2. The method of claim 1, wherein the produced ssDNA is about 1 to about 4 kilobases in length.

3. The method of claim 1, wherein the ssDNA comprises flanking ITR regions.

4. The method of claim 1, wherein the ssDNA does not comprise flanking ITR regions.

5. The method of claim 1, wherein purification comprises removing unused primers, deoxyribose nucleotide triphosphate (dNTP), salt and Taq polymerase.

6. The method of claim 5 wherein purification comprises centrifugal concentration, SEC chromatography, anion exchange chromatography, and/or alcohol precipitation.

7. The method of claim 1 wherein immobilizing surface comprises streptavidin coupled Dynabeads™.

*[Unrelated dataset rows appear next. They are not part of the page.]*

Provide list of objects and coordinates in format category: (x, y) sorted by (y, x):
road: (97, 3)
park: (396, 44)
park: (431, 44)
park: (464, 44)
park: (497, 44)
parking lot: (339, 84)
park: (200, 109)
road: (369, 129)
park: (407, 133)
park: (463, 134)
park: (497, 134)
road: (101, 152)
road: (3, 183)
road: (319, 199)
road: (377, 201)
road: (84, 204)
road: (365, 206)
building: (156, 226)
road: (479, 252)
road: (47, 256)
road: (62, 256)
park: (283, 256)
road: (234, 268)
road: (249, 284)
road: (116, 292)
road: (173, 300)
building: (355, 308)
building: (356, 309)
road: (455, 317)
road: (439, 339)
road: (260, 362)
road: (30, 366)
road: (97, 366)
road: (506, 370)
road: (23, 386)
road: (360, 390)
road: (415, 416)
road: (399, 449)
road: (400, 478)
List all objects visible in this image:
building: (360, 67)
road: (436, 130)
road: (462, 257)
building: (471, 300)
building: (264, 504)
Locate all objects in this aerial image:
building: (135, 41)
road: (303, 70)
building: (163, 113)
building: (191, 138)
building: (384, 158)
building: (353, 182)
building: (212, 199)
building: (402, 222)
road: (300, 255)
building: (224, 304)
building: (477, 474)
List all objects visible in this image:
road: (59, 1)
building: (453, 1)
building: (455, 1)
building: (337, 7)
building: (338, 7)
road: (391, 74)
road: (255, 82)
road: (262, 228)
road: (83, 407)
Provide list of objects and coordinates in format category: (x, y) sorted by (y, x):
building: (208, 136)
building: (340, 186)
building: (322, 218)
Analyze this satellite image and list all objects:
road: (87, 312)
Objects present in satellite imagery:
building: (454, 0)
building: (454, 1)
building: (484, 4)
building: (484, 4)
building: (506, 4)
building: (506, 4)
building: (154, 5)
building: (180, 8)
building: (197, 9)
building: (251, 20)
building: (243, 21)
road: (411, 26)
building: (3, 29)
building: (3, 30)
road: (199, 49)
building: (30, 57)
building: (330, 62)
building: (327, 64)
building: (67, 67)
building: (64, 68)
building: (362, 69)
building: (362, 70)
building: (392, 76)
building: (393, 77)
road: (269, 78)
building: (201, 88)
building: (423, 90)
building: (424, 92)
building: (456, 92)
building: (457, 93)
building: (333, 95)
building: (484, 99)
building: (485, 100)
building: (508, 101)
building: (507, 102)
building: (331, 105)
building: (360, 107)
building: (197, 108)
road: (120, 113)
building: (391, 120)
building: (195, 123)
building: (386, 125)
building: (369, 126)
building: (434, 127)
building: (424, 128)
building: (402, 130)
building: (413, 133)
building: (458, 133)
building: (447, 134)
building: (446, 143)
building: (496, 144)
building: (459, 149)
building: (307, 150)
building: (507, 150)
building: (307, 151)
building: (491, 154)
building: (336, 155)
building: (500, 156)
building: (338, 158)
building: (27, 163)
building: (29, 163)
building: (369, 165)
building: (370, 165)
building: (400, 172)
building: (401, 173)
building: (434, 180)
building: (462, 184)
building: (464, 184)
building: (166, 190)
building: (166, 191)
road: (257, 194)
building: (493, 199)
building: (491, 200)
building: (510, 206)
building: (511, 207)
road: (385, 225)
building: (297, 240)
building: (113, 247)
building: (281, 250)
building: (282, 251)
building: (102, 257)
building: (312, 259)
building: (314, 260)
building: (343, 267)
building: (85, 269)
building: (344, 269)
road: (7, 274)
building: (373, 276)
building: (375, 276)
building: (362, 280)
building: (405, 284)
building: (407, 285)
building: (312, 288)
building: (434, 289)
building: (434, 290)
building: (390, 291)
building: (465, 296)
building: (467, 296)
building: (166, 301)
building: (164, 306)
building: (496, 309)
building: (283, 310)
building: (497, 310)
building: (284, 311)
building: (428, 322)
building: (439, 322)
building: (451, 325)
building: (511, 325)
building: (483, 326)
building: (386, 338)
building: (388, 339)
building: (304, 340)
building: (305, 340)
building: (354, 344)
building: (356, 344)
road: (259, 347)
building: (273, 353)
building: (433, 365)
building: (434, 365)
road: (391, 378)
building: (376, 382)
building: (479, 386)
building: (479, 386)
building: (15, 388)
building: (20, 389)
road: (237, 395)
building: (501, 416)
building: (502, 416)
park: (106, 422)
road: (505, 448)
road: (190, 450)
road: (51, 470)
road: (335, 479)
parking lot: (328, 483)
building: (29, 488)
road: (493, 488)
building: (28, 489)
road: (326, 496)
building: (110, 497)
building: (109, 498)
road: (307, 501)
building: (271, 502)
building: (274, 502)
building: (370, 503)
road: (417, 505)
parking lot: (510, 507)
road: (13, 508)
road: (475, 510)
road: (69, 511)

8. The method of claim 1 wherein the basic solution is about 1 mL of 1M NaOH solution.

9. The method of claim 8 wherein the basic solution is neutralized with an equal molar acetic acid.

10. The method of claim 1 wherein the ssDNA is precipitated by the addition of ethanol.

11. The method of claim 1, wherein a spacer molecule is between the biotin label and an oligonucleotide of the primer.

12. The method of claim 11, wherein the spacer molecule is at least six carbon atoms in length.

13. The method of claim 11, wherein the spacer molecule is a phosphoramidite.

14. The method of claim 11, wherein the spacer molecule is a triethylene glycol chain.

15. The method of claim 11, wherein the spacer molecule is an 18-atom hexa-ethyleneglycol.